En un sentido marxista se denomina trabajo complejo o cualificado a todo aquel trabajo socialmente condensado y multiplicado por el aprendizaje, aquel que exige una formación especial, una preparación profesional más dilatada que el promedio.
El trabajo complejo no equivale, por lo tanto, a un trabajo más intenso; tampoco se diferencia por la mayor habilidad o pericia del trabajador, que es un rasgo peculiar de cada trabajador en concreto: no alude al trabajo de dos trabajadores de la misma profesión sino de dos trabajadores de profesiones diferentes. En cualquier clase de trabajo lo que importa no es su característica individual, la del trabajador en concreto, sino sus rasgos generales en una sociedad determinada, es decir, importa el trabajo socialmente necesario.
El trabajo complejo se diferencia del trabajo simple en que el valor de los productos del trabajo cualificado es mayor y en que el valor de la fuerza de trabajo cualificada -su salario- es también mayor. La primera diferencia es propia de cualquier economía mercantil, ya que caracteriza a las personas como fabricantes de mercancías; pero la segunda es característica del capitalismo porque singulariza a las personas como compradoras y vendedoras de fuerza de trabajo respectivamente.
Los economistas burgueses defienden las tesis de la creciente cualificación de la fuerza de trabajo porque, según dicen, las nuevas tecnologías requieren una fuerza de trabajo especializada. Afirman que el trabajo simple va siendo sustituido por trabajo complejo y parecen dar a entender que el trabajo simple es propio de obreros, mientras que el trabajo complejo sería lo característico de las burguesía y de los intelectuales asociados a ella. Según la burguesía han aumentado las tareas que exigen mayor cualificación y preparación, surgiendo sectores de nuevos trabajadores especializados que gozan de un estatuto social mayor y mejores condiciones económicas.
A partir de estas teorías burguesas, en los años setenta los eurorrevisionistas sentenciaron la desaparición del contraste entre el trabajo intelectual y el trabajo manual, promoviendo una supuesta "alianza" entre las fuerzas del trabajo y de la cultura. Pero según Marx la división del trabajo sólo se convierte en verdadera división a partir del momento en que se separan el trabajo físico y el espiritual, lo que pone de manifiesto la trascendencia de esta contradicción. Habrá que examinar de nuevo la cuestión y comprobar, una vez más, si la evolución capitalista ha caminado por derroteros distintos de los previstos por Marx. Así lo vienen sosteniendo la mayor parte de los "expertos" de la burguesía, quienes dicen que emerge una nueva civilización donde el ‘saber’ se perfila como el factor determinante. Para ellos el saber no se materializa en forma de capital fijo sino en un cambio del trabajador y sus funciones en el empleo que desempeña.
Sin embargo, todas esas tesis burguesas y reformistas son en sí mismas contradictorias: es imposible que un volumen de trabajo masificado, como es hoy el de los técnicos y oficinistas, se mantenga con un control de esos trabajadores sobre su propio proceso de trabajo. Cuando el trabajo se masifica, se produce una redivisión del trabajo que escinde de nuevo el trabajo intelectual y el manual, que reintroduce de nuevo la especialización, de modo que el trabajo intelectual se simplifica y se hace tan rutinario y poco creativo como el manual.

* _Datos_:
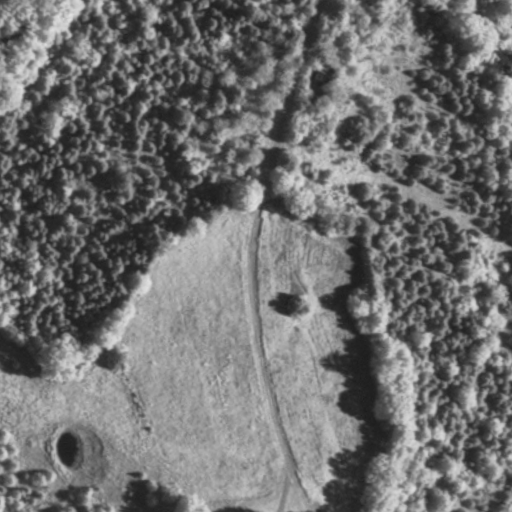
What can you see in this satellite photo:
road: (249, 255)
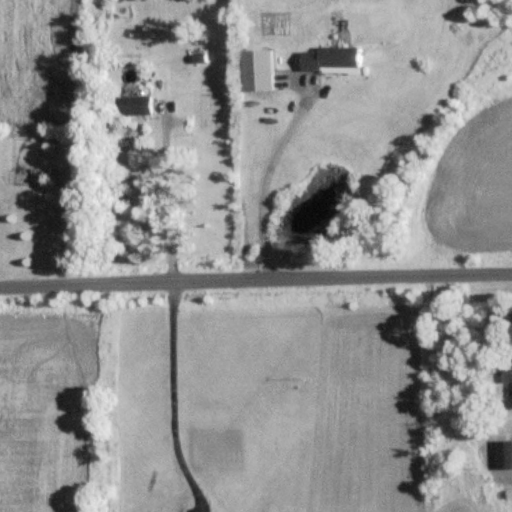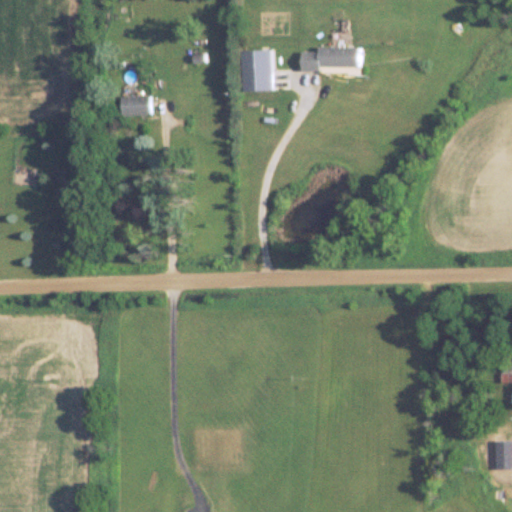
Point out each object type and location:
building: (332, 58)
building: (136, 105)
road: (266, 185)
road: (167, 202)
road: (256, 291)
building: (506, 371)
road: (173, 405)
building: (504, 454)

* _Ejercicio breve_:
Reproduce palabra por palabra el pasaje del texto sobre el trabajo complejo que empieza con "Los economistas burgueses" y sigue hasta "mejores condiciones económicas.". El listado es material aparte y no guarda relación con el texto sobre el trabajo complejo.

* _Solución del ejercicio_:
Los economistas burgueses defienden las tesis de la creciente cualificación de la fuerza de trabajo porque, según dicen, las nuevas tecnologías requieren una fuerza de trabajo especializada. Afirman que el trabajo simple va siendo sustituido por trabajo complejo y parecen dar a entender que el trabajo simple es propio de obreros, mientras que el trabajo complejo sería lo característico de las burguesía y de los intelectuales asociados a ella. Según la burguesía han aumentado las tareas que exigen mayor cualificación y preparación, surgiendo sectores de nuevos trabajadores especializados que gozan de un estatuto social mayor y mejores condiciones económicas.